More MS news articles for June 2000

Findings May Advance Multiple Sclerosis Fight

Health: Using human antibodies, researchers are able to regrow nerve sheaths in mice with a similar disease. Expert says it is first step toward cure.

Tuesday, June 6, 2000 |  LA Times
By THOMAS H. MAUGH II, Times Medical Writer

Researchers have for the first time been able to significantly repair central nervous system damage in mice that have a disease that mimics multiple sclerosis, a finding that eventually may lead to new treatments for the crippling disorder.

In MS and several related diseases, the myelin sheath that surrounds nerve fibers and protects them like the insulation on an electrical wire breaks down, allowing the nerves to "short-circuit," destroying muscle control.

But giving two human antibodies to mice with the disease causes the myelin to regrow, Dr. Moses Rodriguez of the Mayo Clinic said Monday. His team reports its results in today's Proceedings of the National Academy of Sciences.

Scientists previously had thought that damage to myelin was permanent and that repair was not possible, so demonstrating the ability to grow new myelin represents a major change in thinking about potential treatments.

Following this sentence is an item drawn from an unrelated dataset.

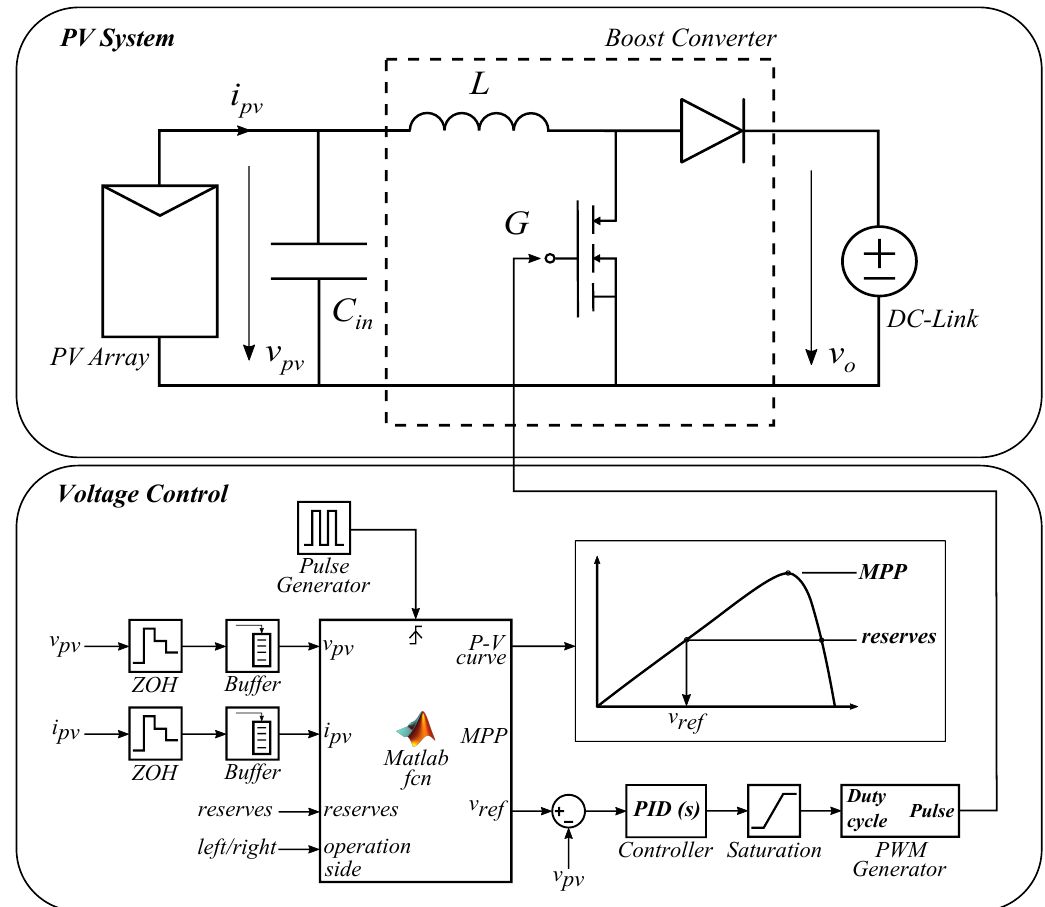
Figure 11. Detailed model of the photovoltaic and the voltage control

"This is not a cure for MS, but a very important first step toward a cure," Rodriguez said. "Our goal now is to get into clinical trials as soon as possible," but that may take several years, he said.

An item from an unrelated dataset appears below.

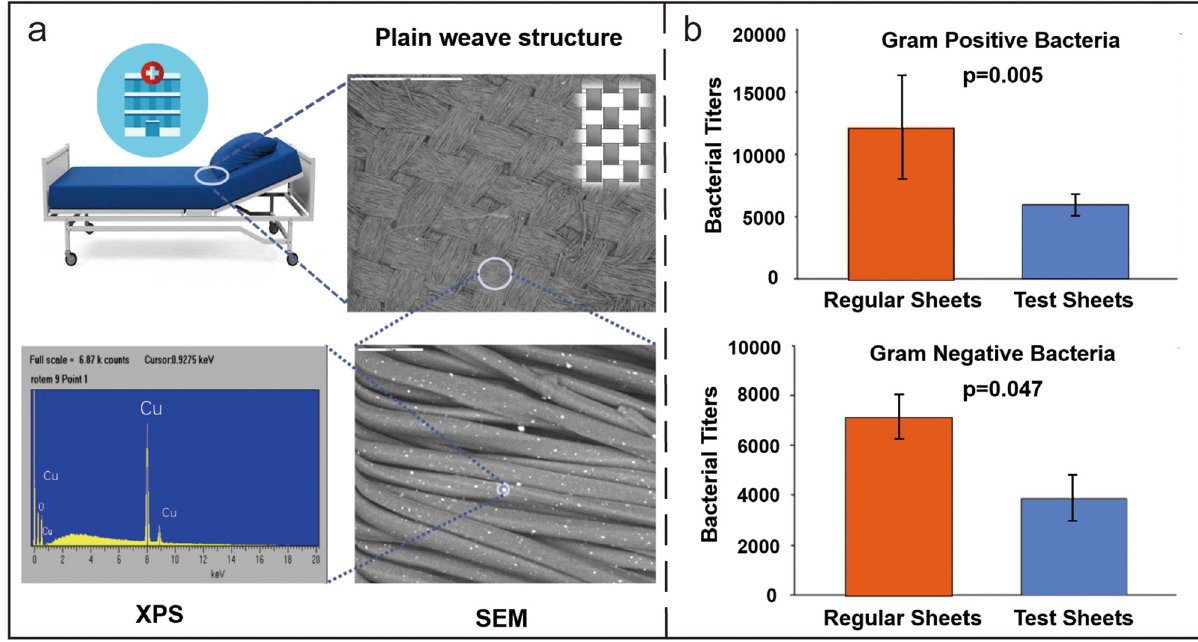
Figure 9: ( a ) Scanning electron microscope images of two representative pillowcases are shown. The white dots are copper oxide particles embedded in polyester fi bers. ( b ) Bacterial loads were found in conventional and copper oxide impregnated sheets. Forty conventional sheets and Forty copper oxide impregnated sheets were swabbed immediately after being used by patients for 6 – 7 h. Swabs were taken from the area in contact with the patient ’ s upper back [ 118 ]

"Yes, this is headed in that direction [human trials], but there is a lot more preclinical work to do," said Dr. Steven Reingold, medical director of the National Multiple Sclerosis Society. "We won't know if this can be used in humans until we do those studies."

Multiple sclerosis is an unpredictable, chronic and often disabling disease of the central nervous system that affects as many as 350,000 Americans. Symptoms can include fatigue, impaired vision, loss of balance and muscle coordination, slurred speech, tremors, stiffness and, in the most severe cases, partial or complete paralysis.

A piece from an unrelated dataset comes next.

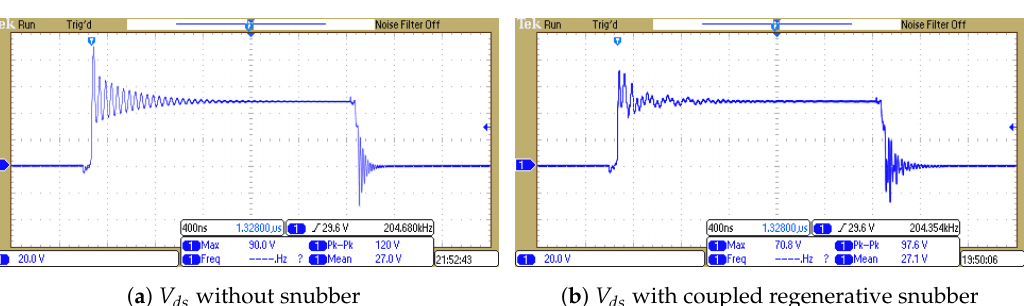
Figure 14. Experimental results for the voltage across the MOSFET switch “ V in = 28 V”.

Most researchers now believe that MS is an autoimmune disease triggered by an infectious agent such as a virus. The theory is that a viral protein that resembles myelin triggers an immune reaction that strikes not only the virus, but the body itself.

Most MS treatments now are directed at suppressing this immune response. Such treatments can delay progression of the disease but do not repair any damage to the myelin.

But the conventional wisdom about the cause of MS has been brought into question by a separate report in Saturday's Annals of Neurology. By closely examining damage--or lesions--to myelin in 53 patients, an international team concluded that MS may actually represent as many as four different diseases, each with its own pattern of damage, its own cause and its own clinical outlook.

That may explain why new treatments often dramatically benefit some patients, while other patients show no improvement, Reingold said. The National MS Society is now launching a "Lesion Project" in an attempt to correlate lesion patterns with disease progression and responsiveness to therapy.

Rodriguez and his colleagues used a mouse model of MS that is triggered by infecting the animals with an unusual virus called Theiler's murine encephalomyelitis virus. The infected animals develop a disease that is very similar to human MS and that responds to MS therapy in the same ways that humans do.

The team screened hundreds of human antibodies to identify two that bind to oligodendrocytes, cells from the central nervous system that actually produce myelin.

They report that treating the mice with the antibodies for five weeks caused myelin to regrow. Over that brief period, new myelin repaired about 25% of damaged areas of the spine.

Because the mice were killed to examine their spinal cords, the team was not able to observe whether there were corresponding improvements in limb function. "We're looking at that very intensively right now," Rodriguez said.

Rodriguez speculated that the antibodies bind to oligodendrocytes and stimulate them to undertake the needed repairs. Alternatively, they may simply remove damaged myelin, thereby triggering repair.

"How it works and why it works, we are not 100% sure," Reingold said.

The antibodies that were used were isolated from patients with Waldenstrom's macroglobulinemia, a type of lymphoma in which the body produces large amounts of a single antibody. No one knows what these particular antibodies normally do, but the fact that they are present in the donors in high quantities without producing any known effects suggests that using them in human therapy could be safe.

Molecular biologist Larry R. Pease, a member of the Rodriguez team, decoded the genes for making the antibodies so that they can be produced artificially.

Acorda Therapeutics of Hawthorne, N.Y. is now gearing up to manufacture enough of the antibodies to allow clinical trials, but that will take some time, said company President Ron Cohen. The new antibodies also will have to be tested for toxicity, further delaying the effort.